=== WORK TO BE COMPLETED ===
Print every line below exactly. Skip the pictures.

=== SUPPLIED INFORMATION ===
|---|

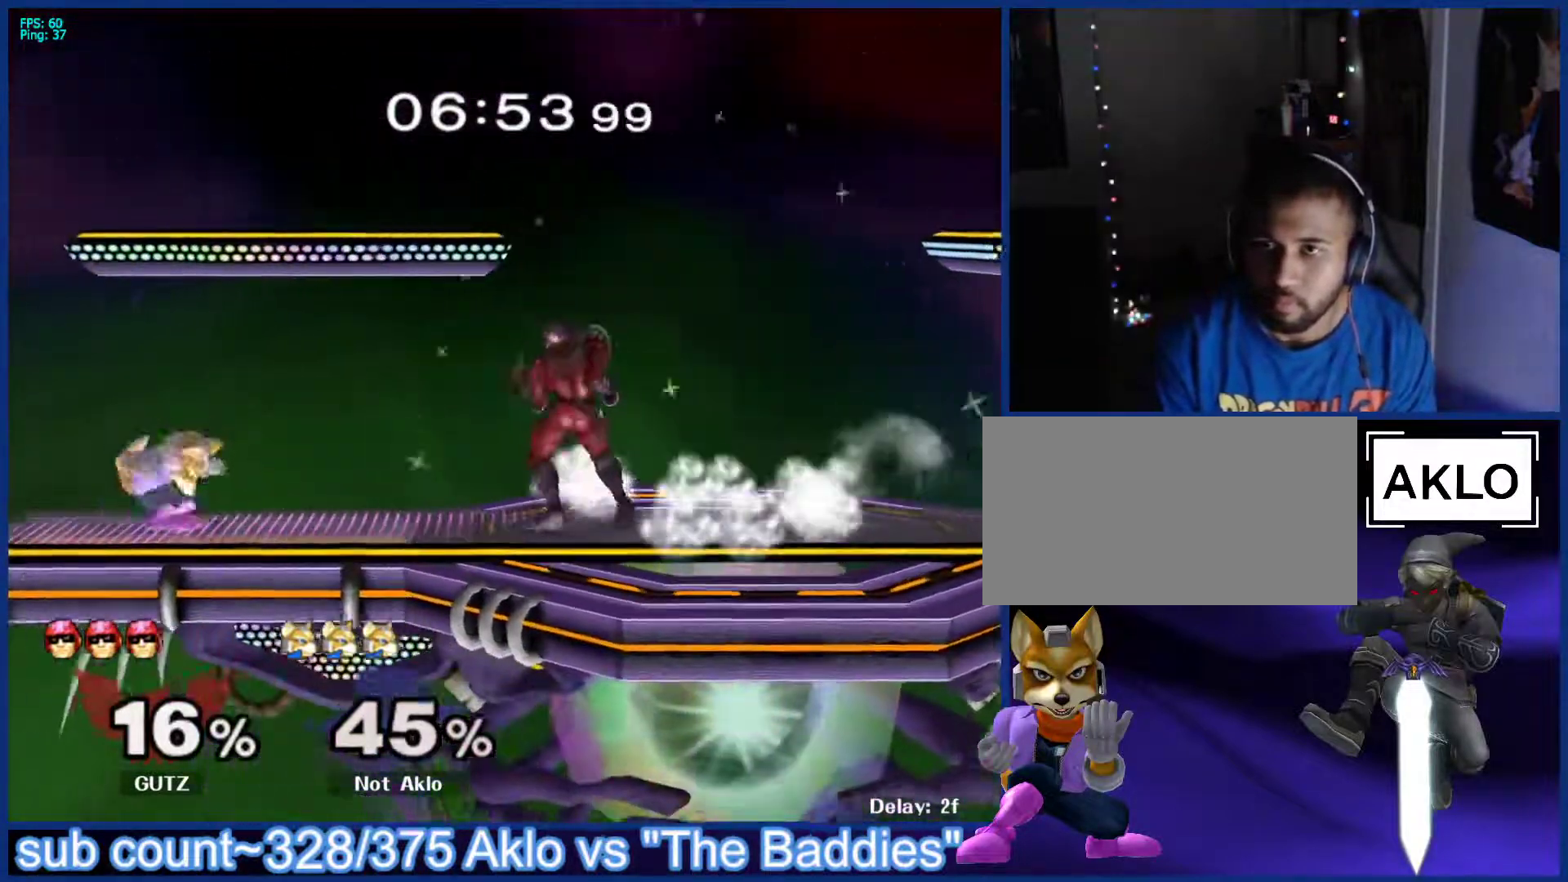
{"buttons": ["L1"], "left_stick": "down-left", "right_stick": "center", "events": [[133, "left_stick", "center"], [367, "L1", "down"], [383, "left_stick", "down-right"], [483, "left_stick", "down-left"]]}
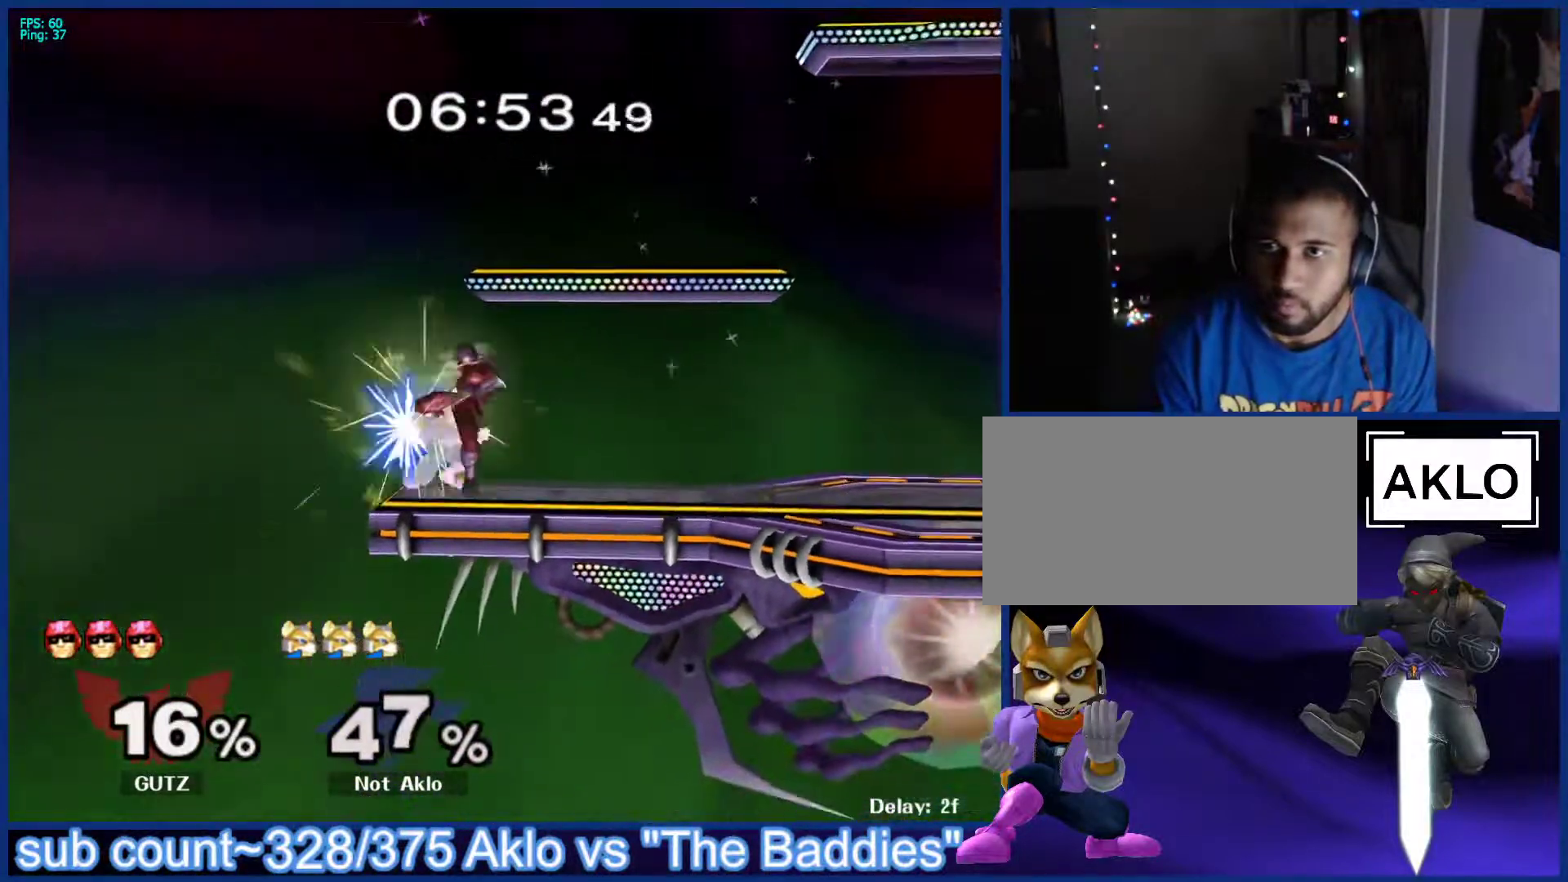
{"buttons": ["X"], "left_stick": "left", "right_stick": "center", "events": [[33, "L1", "up"], [33, "left_stick", "left"], [50, "A", "down"], [150, "A", "up"], [217, "A", "down"], [317, "A", "up"], [317, "X", "down"], [350, "X", "up"], [383, "B", "down"], [450, "B", "up"], [467, "A", "down"], [483, "A", "up"], [483, "X", "down"]]}
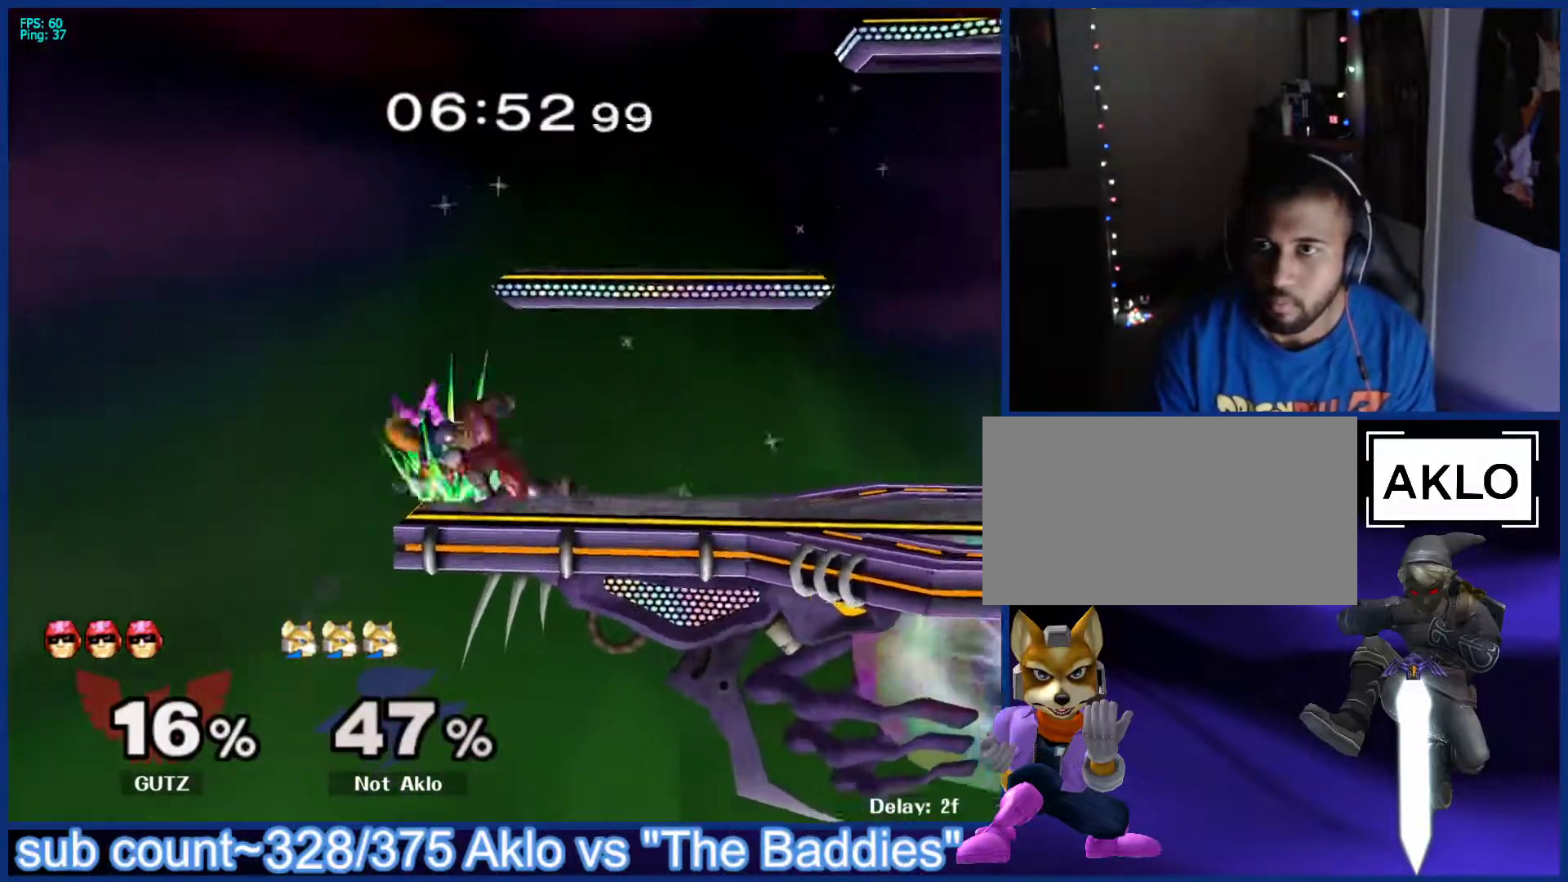
{"buttons": [], "left_stick": "up-right", "right_stick": "center", "events": [[33, "X", "up"], [183, "left_stick", "up-right"]]}
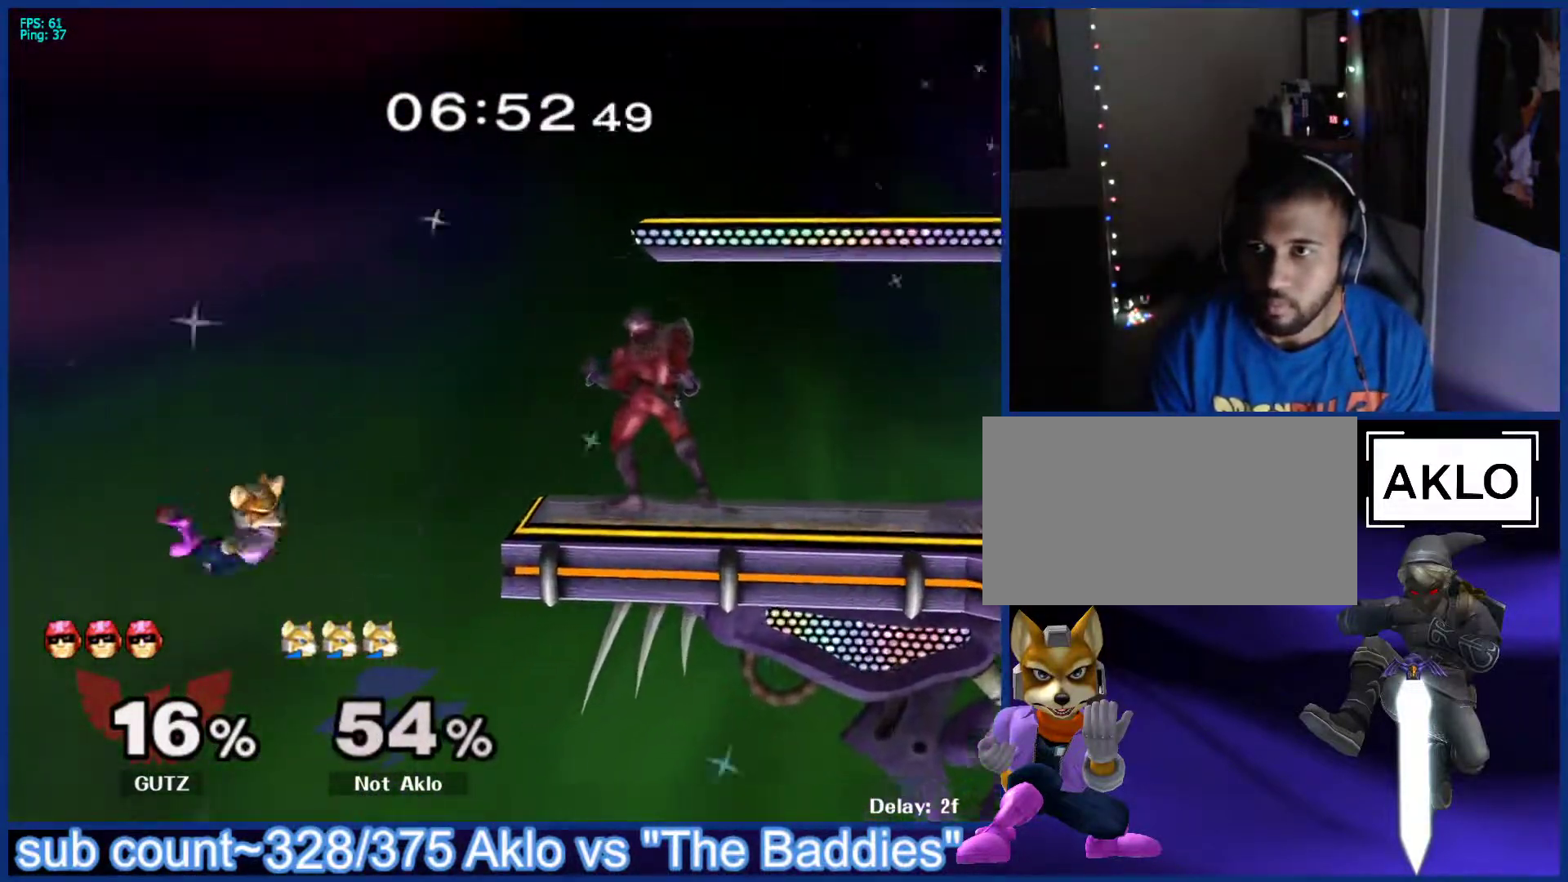
{"buttons": [], "left_stick": "up", "right_stick": "center", "events": [[100, "left_stick", "up"], [267, "B", "down"], [467, "B", "up"]]}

|---|

=== WRITTEN ANSWER ===
{"buttons": ["L1"], "left_stick": "down-left", "right_stick": "center", "events": [[133, "left_stick", "center"], [367, "L1", "down"], [383, "left_stick", "down-right"], [483, "left_stick", "down-left"]]}
{"buttons": ["X"], "left_stick": "left", "right_stick": "center", "events": [[33, "L1", "up"], [33, "left_stick", "left"], [50, "A", "down"], [150, "A", "up"], [217, "A", "down"], [317, "A", "up"], [317, "X", "down"], [350, "X", "up"], [383, "B", "down"], [450, "B", "up"], [467, "A", "down"], [483, "A", "up"], [483, "X", "down"]]}
{"buttons": [], "left_stick": "up-right", "right_stick": "center", "events": [[33, "X", "up"], [183, "left_stick", "up-right"]]}
{"buttons": [], "left_stick": "up", "right_stick": "center", "events": [[100, "left_stick", "up"], [267, "B", "down"], [467, "B", "up"]]}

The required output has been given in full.